The format remains the same as in Season One and is as simple as could be. People show up to an auction for old storage units that have been abandoned by their owners. They bid on them. They sort through what’s in there. They tally up the value. The end.
The appeal of the show is…well, I’m not sure there is much. The appeal of the hobby/profession is more evident. The storage unit is opened and every potential bidder is allowed to look from the outside. They cannot step in to the unit or move anything around. Usually, they’re only able to see the junk piled at the front, and that means there might be something good hidden in back. Or maybe in one of those drawers of that ratty old bureau just visible off to the side. Maybe a T206 Honus Wagner! No, wait, it’s John Boccabbella. But maybe the next one.
“Storage Wars” tore up the ratings in Season One in large part because of its characters, and the producers have played up the conflicts among the motley crew even more in the second season. Dave Hester and his patented “Yuuup!” shout irritates Darrel Sheets more with each auction, and Darrell seems to have made it his mission in life to take down Dave. Meanwhile Jarrod Schulz and his partner and wife Brandi Passante, the “Young Guns” of the first season, have seen their business thrive in the past year and now feel ready to step up to the big leagues to take down Dave and anyone else. Barry Weiss remains as eccentric and generally hapless as ever, usually buying the units nobody else wants, and either taking a loss or finding himself unable to actually sell anything of value. Season Two gradually reveals to us that Barry has some connections in Hollywood, with a few celebrity guests stepping in to help him identify items.
It would be more interesting if they really discovered some gems in the process (Why is the plane upside down on this stamp?), but most frequently, Dave or one of the other guys will be thrilled because they paid $900 for a unit and found about a dozen pieces of jewelry that could sell for $150 a pop. There’s a nice piece of antique furniture or wall decoration here and there, but nothing that makes you go wow. The Storage Wars business is more of a grind ‘em out affair, in which you make your living just piling up small values for a bargain price.
Still, I have to admit the show is compulsively watchable even though I don’t find it particularly interesting. For me, it’s the perfect show to put on in the background when you’re doing something else. I guess that’s not a ringing endorsement, but by now I’m pretty sure I’ve watched them all, so I keep coming back for a reason. I’m just not sure what it is. Maybe I’m waiting for the day when they find something really awesome. It’s in that next unit, I’m sure of it.
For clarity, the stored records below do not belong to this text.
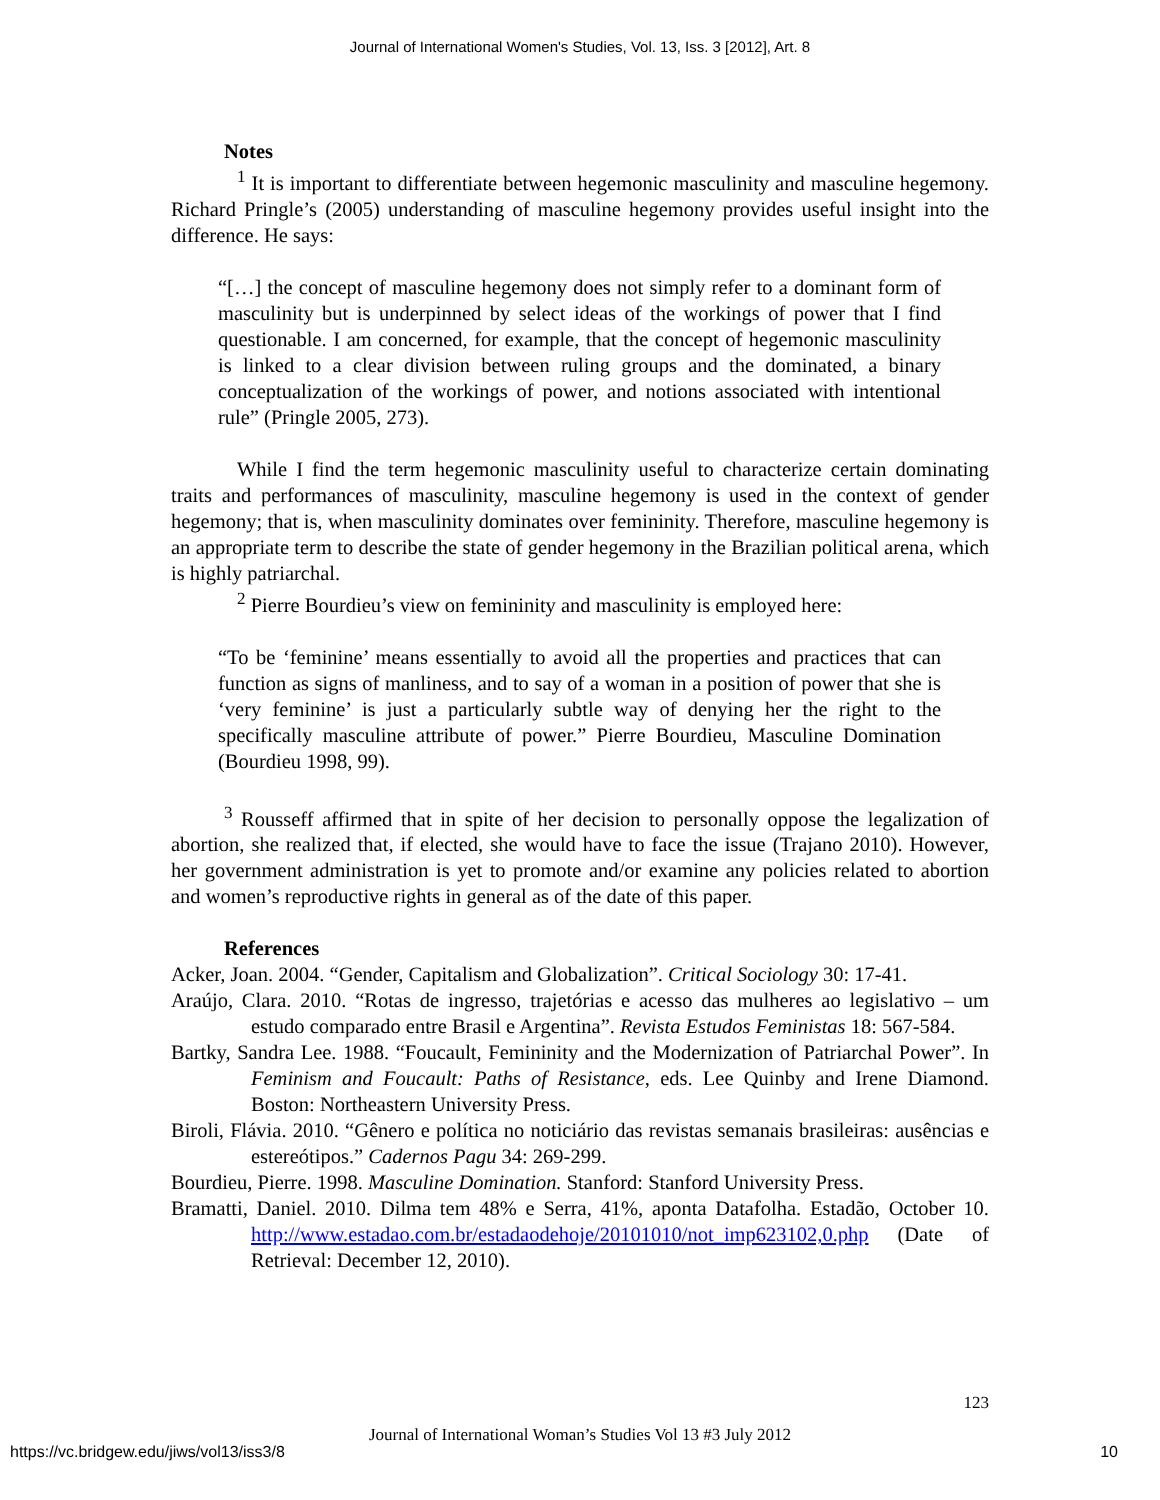Journal of International Women's Studies, Vol. 13, Iss. 3 [2012], Art. 8
Notes
<sup>1</sup> It is important to differentiate between hegemonic masculinity and masculine hegemony. Richard Pringle’s (2005) understanding of masculine hegemony provides useful insight into the difference. He says:
“[…] the concept of masculine hegemony does not simply refer to a dominant form of masculinity but is underpinned by select ideas of the workings of power that I find questionable. I am concerned, for example, that the concept of hegemonic masculinity is linked to a clear division between ruling groups and the dominated, a binary conceptualization of the workings of power, and notions associated with intentional rule” (Pringle 2005, 273).
While I find the term hegemonic masculinity useful to characterize certain dominating traits and performances of masculinity, masculine hegemony is used in the context of gender hegemony; that is, when masculinity dominates over femininity. Therefore, masculine hegemony is an appropriate term to describe the state of gender hegemony in the Brazilian political arena, which is highly patriarchal.
<sup>2</sup> Pierre Bourdieu’s view on femininity and masculinity is employed here:
“To be ‘feminine’ means essentially to avoid all the properties and practices that can function as signs of manliness, and to say of a woman in a position of power that she is ‘very feminine’ is just a particularly subtle way of denying her the right to the specifically masculine attribute of power.” Pierre Bourdieu, Masculine Domination (Bourdieu 1998, 99).
<sup>3</sup> Rousseff affirmed that in spite of her decision to personally oppose the legalization of abortion, she realized that, if elected, she would have to face the issue (Trajano 2010). However, her government administration is yet to promote and/or examine any policies related to abortion and women’s reproductive rights in general as of the date of this paper.
References
Acker, Joan. 2004. “Gender, Capitalism and Globalization”. Critical Sociology 30: 17-41.
Araújo, Clara. 2010. “Rotas de ingresso, trajetórias e acesso das mulheres ao legislativo – um estudo comparado entre Brasil e Argentina”. Revista Estudos Feministas 18: 567-584.
Bartky, Sandra Lee. 1988. “Foucault, Femininity and the Modernization of Patriarchal Power”. In Feminism and Foucault: Paths of Resistance, eds. Lee Quinby and Irene Diamond. Boston: Northeastern University Press.
Biroli, Flávia. 2010. “Gênero e política no noticiário das revistas semanais brasileiras: ausências e estereótipos.” Cadernos Pagu 34: 269-299.
Bourdieu, Pierre. 1998. Masculine Domination. Stanford: Stanford University Press.
Bramatti, Daniel. 2010. Dilma tem 48% e Serra, 41%, aponta Datafolha. Estadão, October 10. http://www.estadao.com.br/estadaodehoje/20101010/not_imp623102,0.php (Date of Retrieval: December 12, 2010).
123
Journal of International Woman’s Studies Vol 13 #3 July 2012
https://vc.bridgew.edu/jiws/vol13/iss3/8 10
Whereas the previous release of “Storage Wars” included all 19 episodes of “Season One,” please note that that is listed as “Storage Wars, Volume Two” not “Season Two.” Season Two has run 32 episodes so far, and this volume includes the first 14 of them, as follows:
Hang ‘Em High Desert
Buyers on the Storm
Pay the Lady
Santa Ana Street Fight
Enemy of the Enemy
Fire in the Hole
Tanks for the Memories
Land of the Loss
Almost the Greatest Show on Earth
Bowling for Dollars
Get Him to the Mayan
Fu Dog Day Afternoon
Each episode is presented in a 1.78:1 aspect ratio. The interlaced transfers are solid if unremarkable; no production flaws are evident.
The episodes are presented in Dolby Digital Stereo. The audio design consists almost entirely of dialogue which is clearly, audibly mixed. No subtitles are provided.
None, not even liner notes. Just seven episodes per disc, each running approximately 21 minutes.
Season Two (at least the first 14 episodes of it, which are included on this two-disc set) is exactly the same as Season One. The show remains centered in Orange County, CA and Los Angeles with the occasional trips up north or into the desert. They frequently drive past my old stomping grounds, and I wish the show had been in production when I lived there. Oh well. “Storage Wars” has been so successful that A&E has introduced “Storage Wars Texas.” I’ll leave you to guess what that’s about.